Щелястый пол ковром крыла бурая пыль, в углах лохматилась
паутина, свет едва проникал в немытые окна. Аромат натыканной
под застреху полыни глушил густые, смрадные запахи нечистот.
Колченогий стол, грубые лавки, прялка, беленая печь. Дева Мария
в красном углу. На стене фотография в овальной
рамке: усатый подпрапорщик, при трех Георгиях, в лихо
сдвинутой на затылок фуражке, об руку со статной,
черноволосой, потрясающе красивой женщиной, чернобровой,
пухлогубой, с удивительными, лукаво-пронзительными глазами.
Ради таких глаз идут на безумства. На руках
у женщины пухлый, улыбающийся младенец, трое детишек постарше,
два мальчика и девочка, замерли рядом.
— Я ж говорю, нет никого... — завел Витька
и поперхнулся.
Куча ветхого тряпья в углу закопошилась, показалась голова
с колтуном нечесаных сальных волос. Щур увидел высохшую щепкой
старуху, со сморщенным, дряблым лицом, слабую, грязную,
запаршивевшую, еле живую.
— Кто здеся? — Старуха села. Движения давались
ей с огромным трудом, трещали суставы, лопалась, сочась
прозрачной сукровицей, кожа. Вместо дыхания несся надсадный,
прерывистый сип.
— Здравствуй, хозяюшка! — Щуру стало
не по себе. — Где местную власть можно найти?

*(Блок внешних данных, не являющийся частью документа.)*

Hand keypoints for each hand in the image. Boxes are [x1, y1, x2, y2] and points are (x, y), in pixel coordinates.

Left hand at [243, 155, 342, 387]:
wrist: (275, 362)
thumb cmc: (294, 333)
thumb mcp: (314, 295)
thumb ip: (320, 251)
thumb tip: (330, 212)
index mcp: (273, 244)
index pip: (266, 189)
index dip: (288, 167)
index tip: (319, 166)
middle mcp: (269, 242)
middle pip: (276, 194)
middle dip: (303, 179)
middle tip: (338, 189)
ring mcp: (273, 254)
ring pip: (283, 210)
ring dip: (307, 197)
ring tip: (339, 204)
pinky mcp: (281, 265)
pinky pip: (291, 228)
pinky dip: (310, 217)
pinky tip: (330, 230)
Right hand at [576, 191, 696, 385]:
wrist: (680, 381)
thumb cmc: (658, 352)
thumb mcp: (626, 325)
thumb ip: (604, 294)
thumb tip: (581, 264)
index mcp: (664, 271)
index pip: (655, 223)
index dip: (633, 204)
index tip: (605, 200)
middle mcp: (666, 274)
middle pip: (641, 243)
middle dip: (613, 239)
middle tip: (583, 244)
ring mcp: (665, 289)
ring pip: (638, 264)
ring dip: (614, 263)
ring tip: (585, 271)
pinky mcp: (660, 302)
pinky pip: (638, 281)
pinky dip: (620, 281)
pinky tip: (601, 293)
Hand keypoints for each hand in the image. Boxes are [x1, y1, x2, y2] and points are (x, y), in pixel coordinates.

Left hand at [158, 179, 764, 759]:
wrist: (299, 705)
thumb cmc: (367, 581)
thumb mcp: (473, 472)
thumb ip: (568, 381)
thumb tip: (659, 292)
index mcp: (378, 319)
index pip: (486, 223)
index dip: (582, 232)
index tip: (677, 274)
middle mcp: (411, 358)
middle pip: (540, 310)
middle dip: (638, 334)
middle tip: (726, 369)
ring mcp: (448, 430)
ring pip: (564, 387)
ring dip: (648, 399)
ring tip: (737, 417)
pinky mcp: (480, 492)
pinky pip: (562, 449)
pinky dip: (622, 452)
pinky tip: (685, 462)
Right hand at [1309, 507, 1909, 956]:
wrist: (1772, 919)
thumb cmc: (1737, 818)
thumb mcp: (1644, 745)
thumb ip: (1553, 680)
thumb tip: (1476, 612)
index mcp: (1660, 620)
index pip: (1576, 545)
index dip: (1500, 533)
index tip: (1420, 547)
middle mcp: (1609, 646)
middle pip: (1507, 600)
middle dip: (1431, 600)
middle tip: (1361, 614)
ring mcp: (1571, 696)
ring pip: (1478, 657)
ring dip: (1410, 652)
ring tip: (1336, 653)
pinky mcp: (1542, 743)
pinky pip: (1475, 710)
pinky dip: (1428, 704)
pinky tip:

— Нету никого, сбежали иль на погост отвезли, —
заторможенно ответила бабка. — Один Славка-милиционер
и остался. Ехайте дале по улице, увидите колодец,
напротив — хата, железом покрытая. Там он, ежели жив.
— И она снова повалилась в тряпье.
— Идемте, товарищ комэск, — Витька клещом вцепился
в плечо.
— Обожди, — Щуру хотелось на воздух, подальше
отсюда, но вместо этого он сделал пару шагов в глубь
жуткого дома.
Старуха услышала, испуганно вскинулась, что-то прикрывая
тщедушным, высохшим телом. Щур присмотрелся, ожидая увидеть
изгрызенное копыто, старый сапог или кусок мертвечины. Рядом
с бабкой на кишащем вшами одеяле крючился голый ребенок.
Ноги водянисто распухли, живот обвис тугим барабаном, выдавливая
пупок, хрупкие птичьи ребрышки грозили прорвать синюшную плоть. Щур
тяжело задышал. Ручки и ножки ребенка туго перехватывала
веревка.
— Уйди, — старуха затряслась, наползла на дите.
Так дворовая сука неистово и обреченно обороняет новорожденных
щенков, нутром чуя, зачем к ним идет с лопатой мужик.